-- TASK INSTRUCTIONS --
An exact copy of the entries is required, with every image omitted.

<<<<

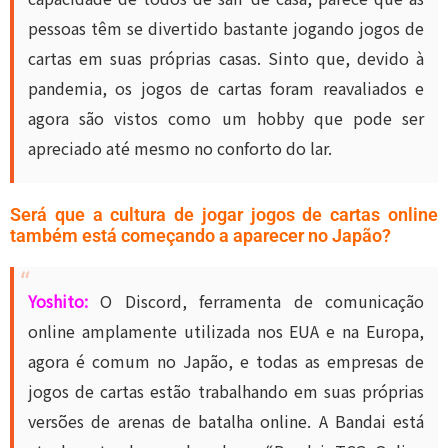
pessoas têm se divertido bastante jogando jogos de
cartas em suas próprias casas. Sinto que, devido à
pandemia, os jogos de cartas foram reavaliados e
agora são vistos como um hobby que pode ser
apreciado até mesmo no conforto do lar.
Será que a cultura de jogar jogos de cartas online
também está começando a aparecer no Japão?
Yoshito:
O Discord, ferramenta de comunicação
online amplamente utilizada nos EUA e na Europa,
agora é comum no Japão, e todas as empresas de
jogos de cartas estão trabalhando em suas próprias
versões de arenas de batalha online. A Bandai está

>>>>

-- YOUR SOLUTION --
pessoas têm se divertido bastante jogando jogos de
cartas em suas próprias casas. Sinto que, devido à
pandemia, os jogos de cartas foram reavaliados e
agora são vistos como um hobby que pode ser
apreciado até mesmo no conforto do lar.
Será que a cultura de jogar jogos de cartas online
também está começando a aparecer no Japão?
Yoshito:
O Discord, ferramenta de comunicação
online amplamente utilizada nos EUA e na Europa,
agora é comum no Japão, e todas as empresas de
jogos de cartas estão trabalhando em suas próprias
versões de arenas de batalha online. A Bandai está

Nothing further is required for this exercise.